Una dieta per l'eternità

Su ali d'aquila

Domenica 21 settembre 2025 • IV domenica dopo il Martirio


La Parola di questa domenica pone davanti a noi una domanda: di cosa ci nutriamo? “Noi siamo quello che mangiamo“dice il filosofo Ludwig Feuerbach, cioè “siamo” alla luce dell’alimentazione che progettiamo e programmiamo per noi. Se guardo allora a questo tempo e a come siamo penso che tante sono le malattie negative, troppe, e alla fine di cosa ci nutriamo? Di negatività visiva, di gesti e di parole che alla fine ci rendono ancora più soli, ancora più inutili, insomma ancora più morti.

La Parola di oggi, invece, ci ricorda la meta del nostro cammino, la meta che Dio desidera per noi: la vita eterna, cioè la vita per sempre nel e con il suo amore. Se questa è la meta, quale è il nutrimento? Il nutrimento, il lievito del nostro cammino è Gesù, la pienezza della sua persona. Nel vangelo di oggi Gesù non sta parlando della liturgia dell’eucarestia, ma di come alla fine è il nutrirci del suo amore, della sua umanità e divinità che noi possiamo tendere alla luce. Tendiamo alla luce quando vediamo come anche il tempo più oscuro e il momento più buio della vita, la morte, sono e possono essere vinti da quella forza dell’amore che continua a vivere in noi, nonostante ogni distruzione e distacco. Per dirci questo Gesù insegna, cioè lascia un chiaro segno, e questo segno è la sua presenza nel pane e nel vino dell’ultima cena e per sempre nell’eucarestia. Capiamo allora che questo nutrimento non è da deviare e non è nemmeno un nutrimento selettivo, cioè per alcuni, “i perfetti” come qualcuno dice. L’eucarestia è per tutti perché è pienezza di quella comunione con l’amore di Dio, è il tendere insieme uomo e Dio all’amore che vince la morte, che vince ogni oscurità.

E’ questa forza di vita che noi siamo chiamati a trasmettere e a vivere. Come? Imparando a curare sia la nostra umanità, chiamata a tornare al modo di amare di Gesù quando stanca e sfiduciata, quando ha fatto indigestione dell’egoismo e non di un donarsi sano che sa Chi deve essere donato; sia la cura di quel segno che Gesù ci ha lasciato, cioè la celebrazione liturgica. Senza una umanità sana, che nei gesti corrisponde a quello che desidera, senza una celebrazione curata e preparata bene, che testimonianza possiamo dare? Non mi meraviglia l’allontanamento di questo tempo: abbiamo e stiamo sbagliando in tanti aspetti, umani e di senso su ciò che vogliamo testimoniare! Senza una cura così, come potremmo dire che il pane e il vino di cui noi ci nutriamo è comunione con il corpo di Gesù, con la pienezza di quell’Amore di Dio che si è rivelato a noi nella nostra povera umanità?

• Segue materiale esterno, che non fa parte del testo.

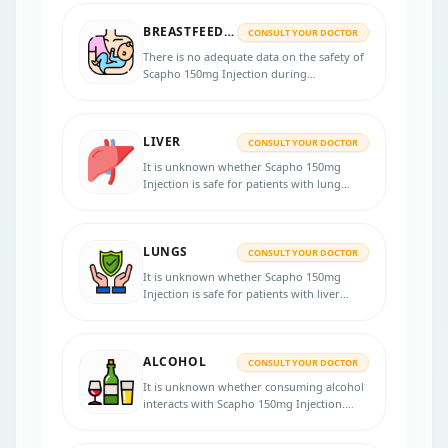
be pregnant, or plan for pregnancy before
BREASTFEEDING
taking this medicine.
CONSULT YOUR DOCTOR
There is no adequate data on the safety of
Scapho 150mg Injection during
breastfeeding. Consult your doctor for
more advice.
LIVER
CONSULT YOUR DOCTOR
It is unknown whether Scapho 150mg
Injection is safe for patients with lung
problems. Inform your physician if you
have lung disease before starting the
treatment.
LUNGS
CONSULT YOUR DOCTOR
It is unknown whether Scapho 150mg
Injection is safe for patients with liver
problems. Inform your physician if you
have liver disease before starting the
treatment.
ALCOHOL
CONSULT YOUR DOCTOR
It is unknown whether consuming alcohol
interacts with Scapho 150mg Injection.
Please consult your doctor for more
advice.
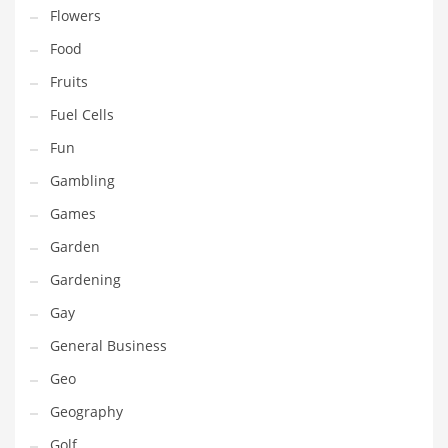
Innovative Industries
Flowers
Insurance
Food
International
Fruits
Internet
Fuel Cells
Investing
Fun
IT
Gambling
Jams & Jellies
Games
Kids
Garden
Laser Games
Gardening
Law
Gay
Leisure
General Business
Leisure Culture
Geo
Loans
Geography
Logistics
Golf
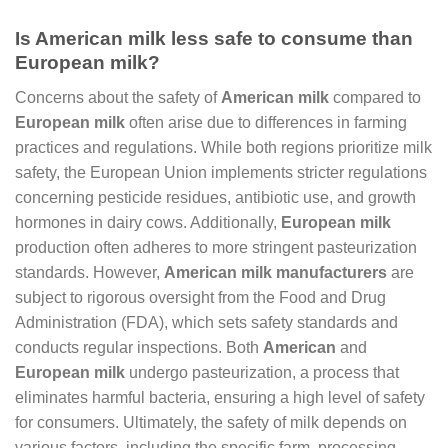
Is American milk less safe to consume than
European milk?
Concerns about the safety of
American milk
compared to
European milk
often arise due to differences in farming
practices and regulations. While both regions prioritize milk
safety, the European Union implements stricter regulations
concerning pesticide residues, antibiotic use, and growth
hormones in dairy cows. Additionally,
European milk
production often adheres to more stringent pasteurization
standards. However,
American milk manufacturers
are
subject to rigorous oversight from the Food and Drug
Administration (FDA), which sets safety standards and
conducts regular inspections. Both
American
and
European milk
undergo pasteurization, a process that
eliminates harmful bacteria, ensuring a high level of safety
for consumers. Ultimately, the safety of milk depends on
various factors, including the specific farm, processing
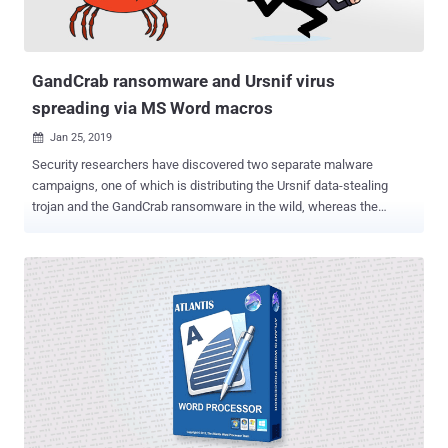
binary padding by adding null bytes to increase the file's size to 400
MB in an attempt to evade detection by security software. The
activation of the loader triggers a multi-stage process to ...
GandCrab ransomware and Ursnif virus
spreading via MS Word macros
Jan 25, 2019

Security researchers have discovered two separate malware
campaigns, one of which is distributing the Ursnif data-stealing
trojan and the GandCrab ransomware in the wild, whereas the
second one is only infecting victims with Ursnif malware. Though
both malware campaigns appear to be a work of two separate
cybercriminal groups, we find many similarities in them. Both
attacks start from phishing emails containing an attached Microsoft
Word document embedded with malicious macros and then uses
Powershell to deliver fileless malware. Ursnif is a data-stealing
malware that typically steals sensitive information from
compromised computers with an ability to harvest banking
credentials, browsing activities, collect keystrokes, system and
process information, and deploy additional backdoors. Discovered
earlier last year, GandCrab is a widespread ransomware threat that,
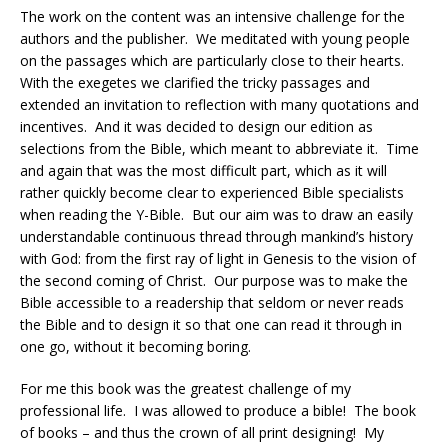
The work on the content was an intensive challenge for the
authors and the publisher.
We meditated with young people
on the passages which are particularly close to their hearts.
With the exegetes we clarified the tricky passages and
extended an invitation to reflection with many quotations and
incentives.
And it was decided to design our edition as
selections from the Bible, which meant to abbreviate it.
Time
and again that was the most difficult part, which as it will
rather quickly become clear to experienced Bible specialists
when reading the Y-Bible.
But our aim was to draw an easily
understandable continuous thread through mankind’s history
with God: from the first ray of light in Genesis to the vision of
the second coming of Christ.
Our purpose was to make the
Bible accessible to a readership that seldom or never reads
the Bible and to design it so that one can read it through in
one go, without it becoming boring.
For me this book was the greatest challenge of my
professional life.
I was allowed to produce a bible!
The book
of books – and thus the crown of all print designing!
My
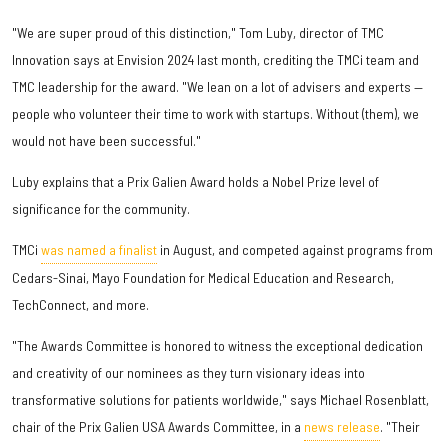
"We are super proud of this distinction," Tom Luby, director of TMC
Innovation says at Envision 2024 last month, crediting the TMCi team and
TMC leadership for the award. "We lean on a lot of advisers and experts —
people who volunteer their time to work with startups. Without (them), we
would not have been successful."
Luby explains that a Prix Galien Award holds a Nobel Prize level of
significance for the community.
TMCi
was named a finalist
in August, and competed against programs from
Cedars-Sinai, Mayo Foundation for Medical Education and Research,
TechConnect, and more.
"The Awards Committee is honored to witness the exceptional dedication
and creativity of our nominees as they turn visionary ideas into
transformative solutions for patients worldwide," says Michael Rosenblatt,
chair of the Prix Galien USA Awards Committee, in a
news release
. "Their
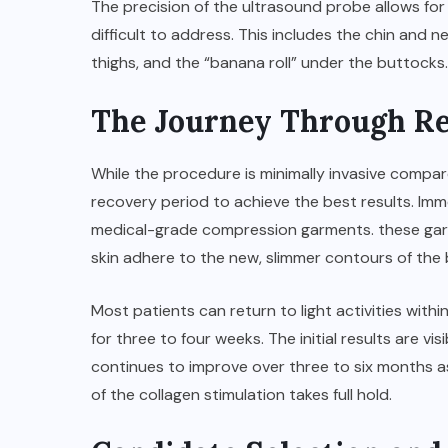
The precision of the ultrasound probe allows fo
difficult to address. This includes the chin and 
thighs, and the “banana roll” under the buttocks.
The Journey Through R
While the procedure is minimally invasive compared
recovery period to achieve the best results. Imm
medical-grade compression garments. these garme
skin adhere to the new, slimmer contours of the
Most patients can return to light activities with
for three to four weeks. The initial results are vi
continues to improve over three to six months as 
of the collagen stimulation takes full hold.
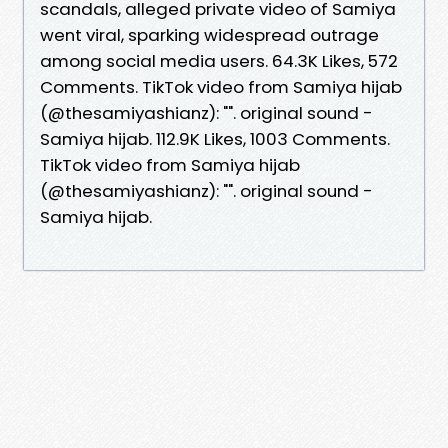
scandals, alleged private video of Samiya
went viral, sparking widespread outrage
among social media users. 64.3K Likes, 572
Comments. TikTok video from Samiya hijab
(@thesamiyashianz): "". original sound -
Samiya hijab. 112.9K Likes, 1003 Comments.
TikTok video from Samiya hijab
(@thesamiyashianz): "". original sound -
Samiya hijab.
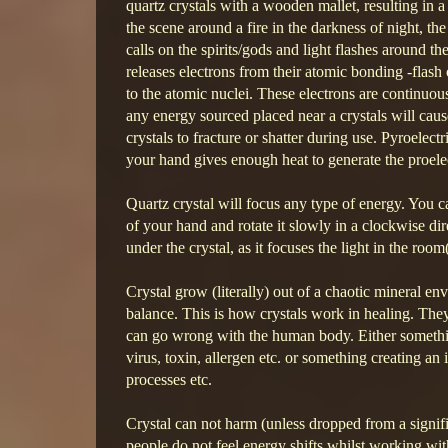
quartz crystals with a wooden mallet, resulting in a 
the scene around a fire in the darkness of night, 
calls on the spirits/gods and light flashes around 
releases electrons from their atomic bonding -flash o
to the atomic nuclei. These electrons are continuou
any energy sourced placed near a crystals will caus
crystals to fracture or shatter during use. Pyroelect
your hand gives enough heat to generate the proelec
Quartz crystal will focus any type of energy. You ca
of your hand and rotate it slowly in a clockwise di
under the crystal, as it focuses the light in the room
Crystal grow (literally) out of a chaotic mineral 
balance. This is how crystals work in healing. They
can go wrong with the human body. Either somethin
virus, toxin, allergen etc. or something creating an
processes etc.
Crystal can not harm (unless dropped from a signifi
people do not feel energy shifts whilst working with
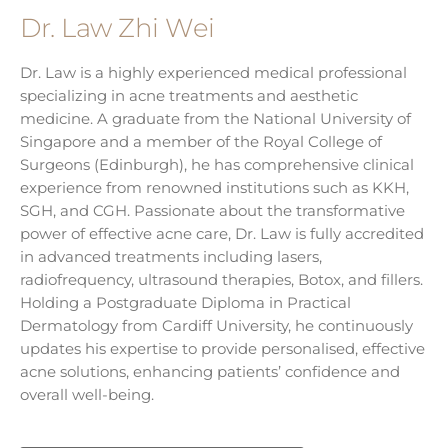
Dr. Law Zhi Wei
Dr. Law is a highly experienced medical professional
specializing in acne treatments and aesthetic
medicine. A graduate from the National University of
Singapore and a member of the Royal College of
Surgeons (Edinburgh), he has comprehensive clinical
experience from renowned institutions such as KKH,
SGH, and CGH. Passionate about the transformative
power of effective acne care, Dr. Law is fully accredited
in advanced treatments including lasers,
radiofrequency, ultrasound therapies, Botox, and fillers.
Holding a Postgraduate Diploma in Practical
Dermatology from Cardiff University, he continuously
updates his expertise to provide personalised, effective
acne solutions, enhancing patients’ confidence and
overall well-being.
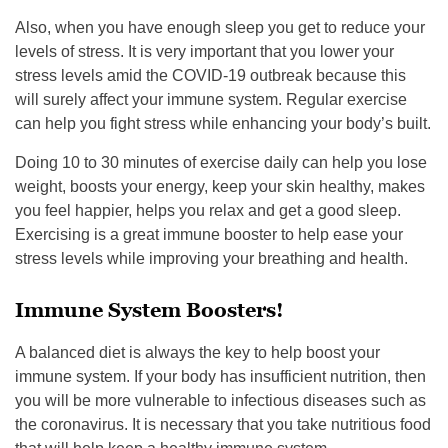
Also, when you have enough sleep you get to reduce your
levels of stress. It is very important that you lower your
stress levels amid the COVID-19 outbreak because this
will surely affect your immune system. Regular exercise
can help you fight stress while enhancing your body’s built.
Doing 10 to 30 minutes of exercise daily can help you lose
weight, boosts your energy, keep your skin healthy, makes
you feel happier, helps you relax and get a good sleep.
Exercising is a great immune booster to help ease your
stress levels while improving your breathing and health.
Immune System Boosters!
A balanced diet is always the key to help boost your
immune system. If your body has insufficient nutrition, then
you will be more vulnerable to infectious diseases such as
the coronavirus. It is necessary that you take nutritious food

Questa IV domenica dopo il Martirio diventa quindi la domenica della cura della testimonianza. Per curare la testimonianza è necessario l’arte dello scegliere, il discernimento. Oggi preghiamo per il Seminario, luogo di discernimento per quei giovani che si domandano se diventare un giorno preti. Questa arte sia un’arte da imparare, sia per curare i segni santi che Gesù ci ha donato, sia per capire veramente la volontà che ha nella nostra vita, a quale missione di vita cioè chiama ciascuno dei nostri giovani. La comunità non trattiene un giovane, ma lo affida al Signore perché lo spirito compia in lui la missione di vita eterna che il Padre ha pensato. E allora se questo è il nostro compito, affidare a Dio, invochiamo lo Spirito perché questo atto sia curato, preparato, celebrazione viva del trionfo della vita del per sempre nell’Amore di Dio.